CAFA has gone to great length to establish the show’s intellectual legitimacy. Nominators included international curators Hans Ulrich Obrist, Hou Hanru, Fumio Nanjo, Fei Dawei, Philip Tinari, Kim Sunhee and Victoria Lu; critics Karen Smith and Britta Erickson; academics Peng Feng and Wu Hung; dealers Pi Li and Johnson Chang Tsong-zung; and artists Qiu Zhijie, Yang Fudong, Wang Jianwei and Zhou Tiehai.
The curatorial committee comprised ink painter and CAFA president Pan Gongkai, experimental artist and CAFA vice president Xu Bing, and noted curators Alexander Munroe, Wang Huangsheng, Feng Boyi, Wang Chunchen and Tsai Meng.
The exhibition, subtitled “Sub-Phenomena: Report on the State of Chinese Young Art,” is divided into six sections covering topics from “Micro-Resistance” to “Shallow Life.” Unmistakably, CAFA aims to present an exercise in high-minded cultural research, replete with accompanying lectures, discussion groups and studio visits.

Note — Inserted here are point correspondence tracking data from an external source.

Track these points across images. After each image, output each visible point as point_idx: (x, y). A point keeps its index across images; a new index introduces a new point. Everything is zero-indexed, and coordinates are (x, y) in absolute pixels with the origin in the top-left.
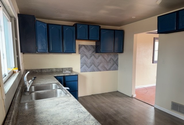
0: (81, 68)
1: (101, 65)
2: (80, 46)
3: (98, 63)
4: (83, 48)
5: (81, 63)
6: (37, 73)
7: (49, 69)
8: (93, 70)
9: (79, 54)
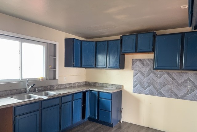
0: (134, 87)
1: (166, 87)
2: (134, 61)
3: (161, 83)
4: (138, 63)
5: (134, 82)
6: (92, 85)
7: (101, 83)
8: (152, 94)
9: (132, 70)
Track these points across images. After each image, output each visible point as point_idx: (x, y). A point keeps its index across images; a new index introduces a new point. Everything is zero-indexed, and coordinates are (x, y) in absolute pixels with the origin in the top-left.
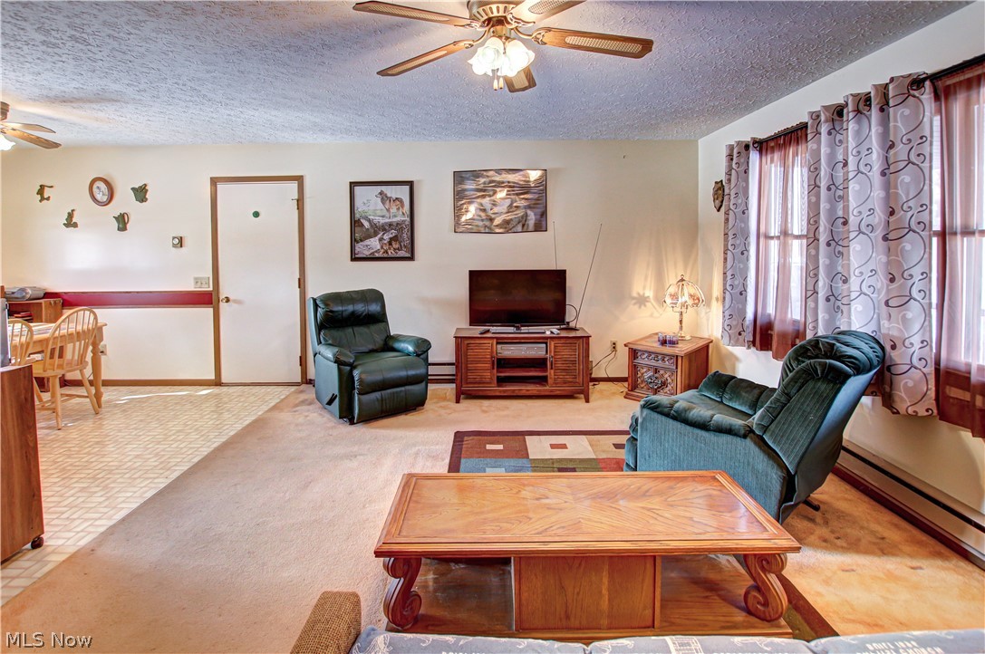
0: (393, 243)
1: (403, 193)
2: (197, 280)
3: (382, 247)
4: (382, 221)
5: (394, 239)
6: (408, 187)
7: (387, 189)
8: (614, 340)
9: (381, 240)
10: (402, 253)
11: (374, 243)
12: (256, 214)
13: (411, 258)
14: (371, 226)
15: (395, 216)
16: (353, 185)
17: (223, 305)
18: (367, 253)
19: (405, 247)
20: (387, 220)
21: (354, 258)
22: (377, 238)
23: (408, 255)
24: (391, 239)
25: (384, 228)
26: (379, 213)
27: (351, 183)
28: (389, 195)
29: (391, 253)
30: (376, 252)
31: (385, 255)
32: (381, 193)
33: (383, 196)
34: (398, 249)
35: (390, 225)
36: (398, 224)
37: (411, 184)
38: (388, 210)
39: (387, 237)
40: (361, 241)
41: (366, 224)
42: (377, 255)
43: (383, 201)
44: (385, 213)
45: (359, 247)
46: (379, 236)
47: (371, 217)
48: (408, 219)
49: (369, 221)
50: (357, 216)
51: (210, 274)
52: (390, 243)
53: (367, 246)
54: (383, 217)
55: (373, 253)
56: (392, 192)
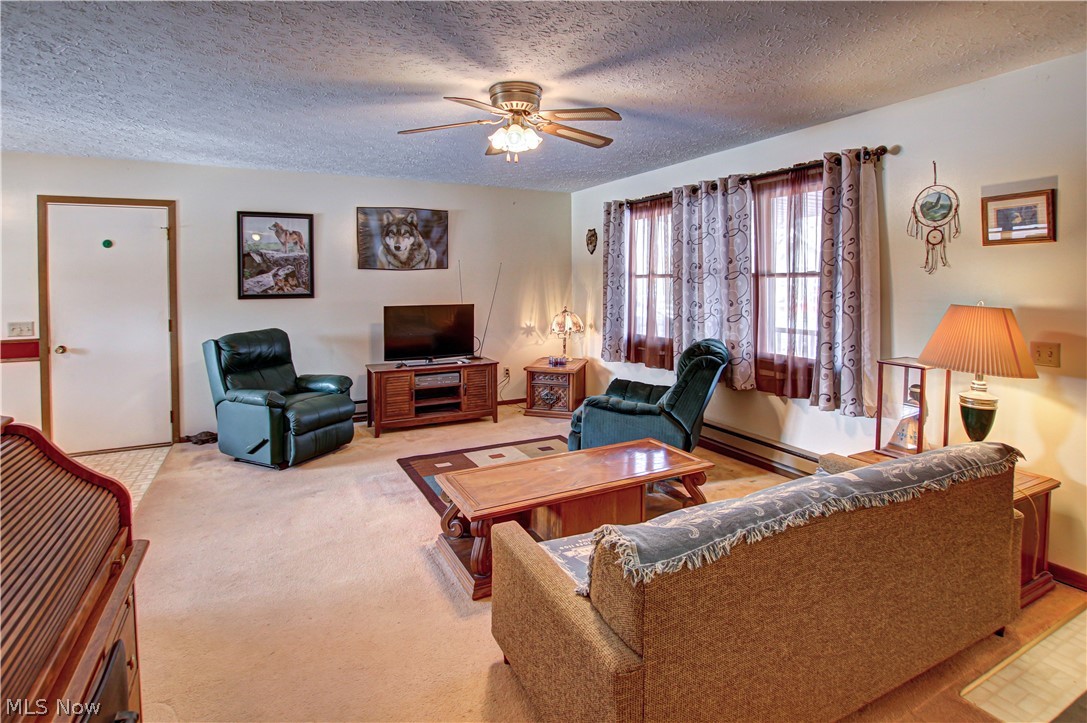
0: (290, 279)
1: (302, 226)
2: (12, 327)
3: (276, 284)
4: (277, 255)
5: (292, 275)
6: (306, 221)
7: (284, 223)
8: (507, 367)
9: (275, 275)
10: (300, 290)
11: (268, 279)
12: (108, 244)
13: (311, 295)
14: (264, 261)
15: (292, 251)
16: (241, 215)
17: (55, 358)
18: (258, 290)
19: (304, 283)
20: (283, 255)
21: (242, 296)
22: (271, 274)
23: (307, 292)
24: (287, 275)
25: (278, 263)
26: (273, 246)
27: (239, 213)
28: (285, 228)
29: (287, 290)
30: (270, 288)
31: (281, 292)
32: (276, 225)
33: (279, 230)
34: (296, 286)
35: (287, 260)
36: (295, 259)
37: (310, 217)
38: (284, 244)
39: (282, 273)
40: (252, 277)
41: (258, 259)
42: (270, 292)
43: (278, 233)
44: (280, 246)
45: (249, 284)
46: (273, 271)
47: (263, 251)
48: (307, 254)
49: (261, 255)
50: (246, 249)
51: (35, 318)
52: (286, 280)
53: (258, 282)
54: (277, 251)
55: (265, 291)
56: (288, 225)
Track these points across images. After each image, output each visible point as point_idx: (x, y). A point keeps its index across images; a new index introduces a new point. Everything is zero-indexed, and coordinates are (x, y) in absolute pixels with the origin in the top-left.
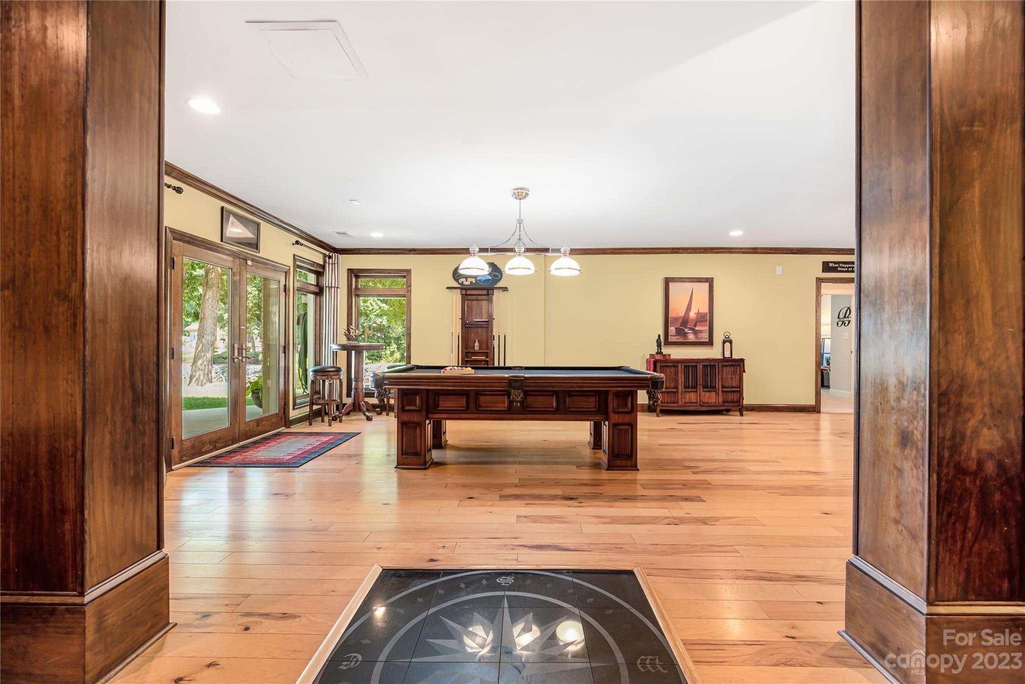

But for all their earnestness, students in China still routinely ask the same three questions: “How does Chinese art compare to work in the West?” “What can we do to make it better (meaning both esthetically stronger and more successful in the international marketplace)?” “How can we make our art global without sacrificing its distinct Chinese character?” Such queries, though heart-felt, are not exactly disinterested in a purely academic sense.
Meanwhile, there can be little doubt that visiting dealers will regard “CAFAM Future” as a scouting expedition for pre-validated names, while collectors will use the show and its catalogue (which conveniently gives a website or e-mail address for each artist) as handy shopping guides.
In short, the underlying and often somewhat disguised realities of the Western art world, are now-once again-writ large and clear in China.
“CAFAM Future” remains on view through Sept. 6 at the Central Academy of Fine Arts Museum, Beijing.